--- Data supplied Enclosed Below ---
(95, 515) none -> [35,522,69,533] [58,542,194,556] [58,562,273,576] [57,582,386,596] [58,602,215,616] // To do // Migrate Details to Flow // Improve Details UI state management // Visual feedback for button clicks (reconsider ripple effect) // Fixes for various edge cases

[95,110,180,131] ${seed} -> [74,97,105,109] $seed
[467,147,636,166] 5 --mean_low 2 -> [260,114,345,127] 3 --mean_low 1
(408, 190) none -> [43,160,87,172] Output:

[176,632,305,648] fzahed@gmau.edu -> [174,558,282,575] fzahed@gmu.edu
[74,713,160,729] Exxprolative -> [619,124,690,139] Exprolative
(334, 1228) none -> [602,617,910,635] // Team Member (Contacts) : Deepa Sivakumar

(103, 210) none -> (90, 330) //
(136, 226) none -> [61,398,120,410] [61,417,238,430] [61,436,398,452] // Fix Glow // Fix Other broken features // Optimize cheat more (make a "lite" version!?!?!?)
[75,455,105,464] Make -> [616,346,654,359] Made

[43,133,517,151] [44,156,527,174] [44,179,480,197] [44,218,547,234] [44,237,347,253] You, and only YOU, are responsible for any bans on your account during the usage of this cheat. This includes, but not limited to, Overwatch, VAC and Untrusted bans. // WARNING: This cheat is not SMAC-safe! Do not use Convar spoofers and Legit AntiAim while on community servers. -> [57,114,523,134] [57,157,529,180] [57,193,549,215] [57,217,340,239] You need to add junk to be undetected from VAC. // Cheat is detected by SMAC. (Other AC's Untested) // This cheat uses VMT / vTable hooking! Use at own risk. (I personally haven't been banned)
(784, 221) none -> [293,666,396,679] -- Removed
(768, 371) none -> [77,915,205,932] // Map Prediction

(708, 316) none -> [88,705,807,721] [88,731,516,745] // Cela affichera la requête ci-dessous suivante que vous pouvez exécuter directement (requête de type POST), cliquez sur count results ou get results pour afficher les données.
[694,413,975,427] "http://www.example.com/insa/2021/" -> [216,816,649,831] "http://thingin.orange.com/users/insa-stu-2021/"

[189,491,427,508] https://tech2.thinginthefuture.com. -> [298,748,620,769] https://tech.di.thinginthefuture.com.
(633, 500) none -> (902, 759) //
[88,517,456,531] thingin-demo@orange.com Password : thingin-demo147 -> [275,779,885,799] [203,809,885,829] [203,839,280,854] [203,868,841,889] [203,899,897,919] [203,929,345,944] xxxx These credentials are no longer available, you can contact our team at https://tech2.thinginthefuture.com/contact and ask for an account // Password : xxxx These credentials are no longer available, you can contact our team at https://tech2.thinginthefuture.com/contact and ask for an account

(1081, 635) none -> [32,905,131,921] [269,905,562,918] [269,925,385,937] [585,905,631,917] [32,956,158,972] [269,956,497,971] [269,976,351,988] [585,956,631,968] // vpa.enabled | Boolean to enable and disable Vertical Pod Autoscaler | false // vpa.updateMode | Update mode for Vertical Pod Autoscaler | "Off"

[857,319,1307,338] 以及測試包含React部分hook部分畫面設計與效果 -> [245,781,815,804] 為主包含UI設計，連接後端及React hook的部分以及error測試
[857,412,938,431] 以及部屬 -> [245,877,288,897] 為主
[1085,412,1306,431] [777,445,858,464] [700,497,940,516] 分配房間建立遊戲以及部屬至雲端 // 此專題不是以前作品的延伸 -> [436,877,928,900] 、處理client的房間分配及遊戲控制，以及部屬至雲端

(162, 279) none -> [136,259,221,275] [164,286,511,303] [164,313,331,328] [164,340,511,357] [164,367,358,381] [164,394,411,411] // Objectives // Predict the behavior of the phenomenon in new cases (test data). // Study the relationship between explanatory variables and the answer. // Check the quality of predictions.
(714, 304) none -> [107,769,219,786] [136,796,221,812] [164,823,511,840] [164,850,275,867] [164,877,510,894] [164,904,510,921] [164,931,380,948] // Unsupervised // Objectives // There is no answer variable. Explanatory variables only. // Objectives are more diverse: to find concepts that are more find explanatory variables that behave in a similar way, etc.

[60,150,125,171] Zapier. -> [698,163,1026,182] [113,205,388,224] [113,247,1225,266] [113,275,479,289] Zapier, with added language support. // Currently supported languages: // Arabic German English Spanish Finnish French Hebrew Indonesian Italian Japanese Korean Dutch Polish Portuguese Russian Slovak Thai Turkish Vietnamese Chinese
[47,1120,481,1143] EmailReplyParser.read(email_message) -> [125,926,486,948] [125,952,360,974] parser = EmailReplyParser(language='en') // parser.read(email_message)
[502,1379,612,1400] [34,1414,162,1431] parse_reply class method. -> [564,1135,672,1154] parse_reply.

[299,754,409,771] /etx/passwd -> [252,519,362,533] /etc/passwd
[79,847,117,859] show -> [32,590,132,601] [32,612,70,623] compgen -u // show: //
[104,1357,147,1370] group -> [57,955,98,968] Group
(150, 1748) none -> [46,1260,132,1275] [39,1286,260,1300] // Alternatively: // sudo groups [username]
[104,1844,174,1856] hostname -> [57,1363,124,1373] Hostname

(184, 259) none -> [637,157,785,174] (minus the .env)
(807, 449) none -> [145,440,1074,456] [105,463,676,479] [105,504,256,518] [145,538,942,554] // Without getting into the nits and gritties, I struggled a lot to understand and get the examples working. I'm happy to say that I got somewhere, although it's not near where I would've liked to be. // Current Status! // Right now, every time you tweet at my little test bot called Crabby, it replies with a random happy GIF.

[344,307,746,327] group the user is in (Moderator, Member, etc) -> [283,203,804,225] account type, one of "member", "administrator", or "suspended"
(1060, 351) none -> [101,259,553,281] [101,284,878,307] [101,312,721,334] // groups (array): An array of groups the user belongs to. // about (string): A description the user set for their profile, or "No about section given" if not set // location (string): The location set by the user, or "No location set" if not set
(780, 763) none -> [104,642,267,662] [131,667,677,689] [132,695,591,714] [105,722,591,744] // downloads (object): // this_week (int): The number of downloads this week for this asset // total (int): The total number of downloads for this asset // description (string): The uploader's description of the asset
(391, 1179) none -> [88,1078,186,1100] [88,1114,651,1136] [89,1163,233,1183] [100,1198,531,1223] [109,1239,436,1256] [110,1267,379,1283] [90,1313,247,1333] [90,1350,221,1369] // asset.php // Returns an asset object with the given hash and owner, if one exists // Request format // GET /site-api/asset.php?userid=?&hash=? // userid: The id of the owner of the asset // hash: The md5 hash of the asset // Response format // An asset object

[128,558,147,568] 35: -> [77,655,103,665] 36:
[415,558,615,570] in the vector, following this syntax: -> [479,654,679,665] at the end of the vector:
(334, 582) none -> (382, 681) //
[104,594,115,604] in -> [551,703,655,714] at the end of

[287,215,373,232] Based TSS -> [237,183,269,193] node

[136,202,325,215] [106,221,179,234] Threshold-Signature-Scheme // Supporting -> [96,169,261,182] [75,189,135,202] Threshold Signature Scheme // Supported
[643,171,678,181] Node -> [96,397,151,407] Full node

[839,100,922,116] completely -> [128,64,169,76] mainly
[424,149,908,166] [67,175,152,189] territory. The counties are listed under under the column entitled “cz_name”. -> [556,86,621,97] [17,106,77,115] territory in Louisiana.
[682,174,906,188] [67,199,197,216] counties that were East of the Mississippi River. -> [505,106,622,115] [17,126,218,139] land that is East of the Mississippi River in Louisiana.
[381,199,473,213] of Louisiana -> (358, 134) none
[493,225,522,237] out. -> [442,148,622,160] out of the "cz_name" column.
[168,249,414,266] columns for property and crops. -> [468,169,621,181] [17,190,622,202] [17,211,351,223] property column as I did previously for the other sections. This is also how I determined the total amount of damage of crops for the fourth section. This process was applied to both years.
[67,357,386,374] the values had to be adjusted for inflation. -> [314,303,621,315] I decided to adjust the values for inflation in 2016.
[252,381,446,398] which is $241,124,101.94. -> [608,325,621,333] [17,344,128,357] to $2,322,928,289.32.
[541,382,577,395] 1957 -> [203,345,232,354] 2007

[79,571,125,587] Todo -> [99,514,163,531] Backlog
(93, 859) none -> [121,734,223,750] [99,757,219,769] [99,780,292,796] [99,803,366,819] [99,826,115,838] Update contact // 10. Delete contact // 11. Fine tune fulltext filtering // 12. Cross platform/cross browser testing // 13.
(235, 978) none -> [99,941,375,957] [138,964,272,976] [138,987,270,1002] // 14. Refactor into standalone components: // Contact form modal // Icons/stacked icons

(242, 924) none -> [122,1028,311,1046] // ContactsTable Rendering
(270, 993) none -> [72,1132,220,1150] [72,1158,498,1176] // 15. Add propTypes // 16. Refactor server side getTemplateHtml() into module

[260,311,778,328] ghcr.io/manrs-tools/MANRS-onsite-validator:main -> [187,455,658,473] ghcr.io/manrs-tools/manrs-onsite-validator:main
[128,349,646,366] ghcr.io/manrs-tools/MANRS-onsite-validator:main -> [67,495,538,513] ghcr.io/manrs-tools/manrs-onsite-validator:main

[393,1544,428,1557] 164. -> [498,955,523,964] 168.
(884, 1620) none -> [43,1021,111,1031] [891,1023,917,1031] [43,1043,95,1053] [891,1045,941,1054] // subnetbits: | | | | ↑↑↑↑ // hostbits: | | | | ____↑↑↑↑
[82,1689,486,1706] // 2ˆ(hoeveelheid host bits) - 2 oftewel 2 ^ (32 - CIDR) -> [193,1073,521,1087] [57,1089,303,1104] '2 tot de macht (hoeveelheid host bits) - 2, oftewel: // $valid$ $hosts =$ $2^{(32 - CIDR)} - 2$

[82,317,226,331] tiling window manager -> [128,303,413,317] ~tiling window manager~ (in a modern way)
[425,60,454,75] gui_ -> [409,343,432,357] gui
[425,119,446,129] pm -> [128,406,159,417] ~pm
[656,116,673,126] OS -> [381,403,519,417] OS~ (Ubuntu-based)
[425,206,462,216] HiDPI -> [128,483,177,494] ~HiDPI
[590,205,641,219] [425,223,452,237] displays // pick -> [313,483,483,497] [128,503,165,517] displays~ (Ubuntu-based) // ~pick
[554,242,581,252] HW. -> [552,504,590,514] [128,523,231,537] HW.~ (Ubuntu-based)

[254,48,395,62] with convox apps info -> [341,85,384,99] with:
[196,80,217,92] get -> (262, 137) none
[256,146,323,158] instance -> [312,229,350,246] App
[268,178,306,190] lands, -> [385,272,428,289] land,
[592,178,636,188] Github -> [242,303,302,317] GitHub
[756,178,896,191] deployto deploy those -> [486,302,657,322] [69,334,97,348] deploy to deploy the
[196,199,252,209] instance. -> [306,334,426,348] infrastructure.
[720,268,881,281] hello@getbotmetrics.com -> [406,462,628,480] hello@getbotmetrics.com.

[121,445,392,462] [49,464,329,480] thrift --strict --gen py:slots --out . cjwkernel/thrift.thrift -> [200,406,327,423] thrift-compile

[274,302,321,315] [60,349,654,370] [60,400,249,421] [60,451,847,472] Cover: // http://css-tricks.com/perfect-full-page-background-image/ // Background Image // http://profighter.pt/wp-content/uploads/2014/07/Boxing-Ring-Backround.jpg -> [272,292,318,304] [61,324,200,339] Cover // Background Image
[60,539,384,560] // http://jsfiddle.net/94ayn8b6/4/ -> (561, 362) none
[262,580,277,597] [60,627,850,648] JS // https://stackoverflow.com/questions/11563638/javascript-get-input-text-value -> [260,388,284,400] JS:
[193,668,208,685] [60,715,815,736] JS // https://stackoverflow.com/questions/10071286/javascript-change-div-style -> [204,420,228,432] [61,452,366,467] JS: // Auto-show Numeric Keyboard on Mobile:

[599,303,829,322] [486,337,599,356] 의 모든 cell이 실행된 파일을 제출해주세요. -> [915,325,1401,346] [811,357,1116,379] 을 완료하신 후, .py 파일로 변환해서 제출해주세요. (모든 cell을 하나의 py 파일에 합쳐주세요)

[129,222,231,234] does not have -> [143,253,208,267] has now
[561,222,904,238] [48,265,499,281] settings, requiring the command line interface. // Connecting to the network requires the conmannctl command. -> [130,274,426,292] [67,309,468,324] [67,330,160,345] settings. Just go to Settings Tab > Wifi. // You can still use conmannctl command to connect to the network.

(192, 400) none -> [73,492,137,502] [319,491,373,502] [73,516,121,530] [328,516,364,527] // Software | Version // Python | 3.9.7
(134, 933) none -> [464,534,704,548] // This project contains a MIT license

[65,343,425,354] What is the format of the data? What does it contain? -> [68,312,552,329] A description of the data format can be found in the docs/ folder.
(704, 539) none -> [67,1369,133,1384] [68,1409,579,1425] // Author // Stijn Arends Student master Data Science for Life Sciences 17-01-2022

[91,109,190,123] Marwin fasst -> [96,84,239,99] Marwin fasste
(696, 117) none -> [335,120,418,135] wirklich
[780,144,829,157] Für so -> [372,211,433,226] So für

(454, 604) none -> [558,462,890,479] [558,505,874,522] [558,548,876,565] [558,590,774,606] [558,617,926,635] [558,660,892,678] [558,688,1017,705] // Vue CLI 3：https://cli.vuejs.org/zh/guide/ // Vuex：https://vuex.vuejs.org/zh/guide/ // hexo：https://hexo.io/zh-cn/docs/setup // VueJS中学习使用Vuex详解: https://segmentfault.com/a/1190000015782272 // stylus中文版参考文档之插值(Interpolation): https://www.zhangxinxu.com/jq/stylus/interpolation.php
--- End of Enclosed Data supplied ---
### Work item
Transcribe verbatim. Cover the lines from the first line of the entries above to the line containing "(633, 500) none -> (902, 759) //", inclusive.

### Output below
(95, 515) none -> [35,522,69,533] [58,542,194,556] [58,562,273,576] [57,582,386,596] [58,602,215,616] // To do // Migrate Details to Flow // Improve Details UI state management // Visual feedback for button clicks (reconsider ripple effect) // Fixes for various edge cases

[95,110,180,131] ${seed} -> [74,97,105,109] $seed
[467,147,636,166] 5 --mean_low 2 -> [260,114,345,127] 3 --mean_low 1
(408, 190) none -> [43,160,87,172] Output:

[176,632,305,648] fzahed@gmau.edu -> [174,558,282,575] fzahed@gmu.edu
[74,713,160,729] Exxprolative -> [619,124,690,139] Exprolative
(334, 1228) none -> [602,617,910,635] // Team Member (Contacts) : Deepa Sivakumar

(103, 210) none -> (90, 330) //
(136, 226) none -> [61,398,120,410] [61,417,238,430] [61,436,398,452] // Fix Glow // Fix Other broken features // Optimize cheat more (make a "lite" version!?!?!?)
[75,455,105,464] Make -> [616,346,654,359] Made

[43,133,517,151] [44,156,527,174] [44,179,480,197] [44,218,547,234] [44,237,347,253] You, and only YOU, are responsible for any bans on your account during the usage of this cheat. This includes, but not limited to, Overwatch, VAC and Untrusted bans. // WARNING: This cheat is not SMAC-safe! Do not use Convar spoofers and Legit AntiAim while on community servers. -> [57,114,523,134] [57,157,529,180] [57,193,549,215] [57,217,340,239] You need to add junk to be undetected from VAC. // Cheat is detected by SMAC. (Other AC's Untested) // This cheat uses VMT / vTable hooking! Use at own risk. (I personally haven't been banned)
(784, 221) none -> [293,666,396,679] -- Removed
(768, 371) none -> [77,915,205,932] // Map Prediction

(708, 316) none -> [88,705,807,721] [88,731,516,745] // Cela affichera la requête ci-dessous suivante que vous pouvez exécuter directement (requête de type POST), cliquez sur count results ou get results pour afficher les données.
[694,413,975,427] "http://www.example.com/insa/2021/" -> [216,816,649,831] "http://thingin.orange.com/users/insa-stu-2021/"

[189,491,427,508] https://tech2.thinginthefuture.com. -> [298,748,620,769] https://tech.di.thinginthefuture.com.
(633, 500) none -> (902, 759) //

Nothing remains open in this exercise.